Images with pose keypoints
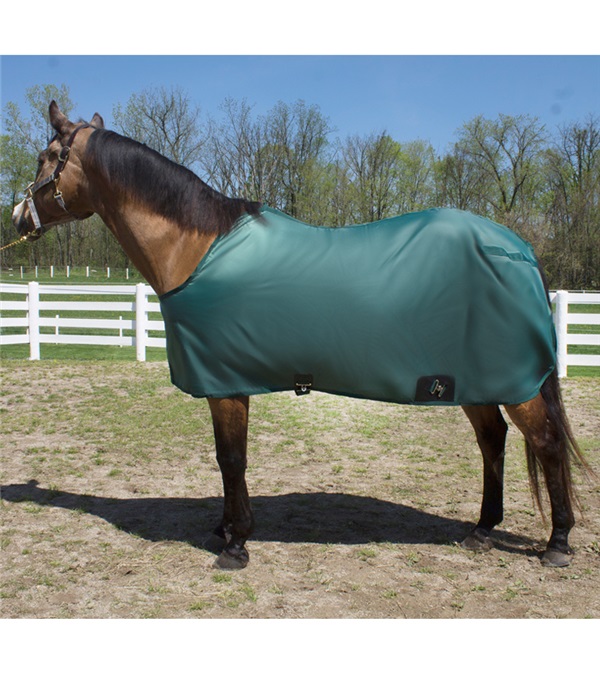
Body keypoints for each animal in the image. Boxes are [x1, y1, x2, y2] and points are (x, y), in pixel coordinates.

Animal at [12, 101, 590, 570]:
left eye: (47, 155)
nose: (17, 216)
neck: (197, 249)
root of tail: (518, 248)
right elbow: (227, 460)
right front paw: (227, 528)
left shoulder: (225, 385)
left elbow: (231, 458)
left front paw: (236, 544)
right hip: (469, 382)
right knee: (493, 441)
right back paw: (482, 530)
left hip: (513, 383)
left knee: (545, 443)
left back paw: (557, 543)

--

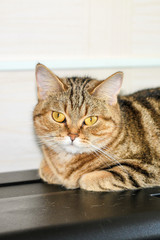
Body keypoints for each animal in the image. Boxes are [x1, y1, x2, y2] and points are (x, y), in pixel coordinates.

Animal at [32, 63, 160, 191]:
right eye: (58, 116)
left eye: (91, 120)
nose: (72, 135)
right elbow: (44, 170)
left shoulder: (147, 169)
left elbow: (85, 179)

Required action: Retype exactly, and only, the lines above from the one where "left eye: (91, 120)" occurs up to and including the one where "left elbow: (85, 179)" occurs.

Answer space:
left eye: (91, 120)
nose: (72, 135)
right elbow: (44, 170)
left shoulder: (147, 169)
left elbow: (85, 179)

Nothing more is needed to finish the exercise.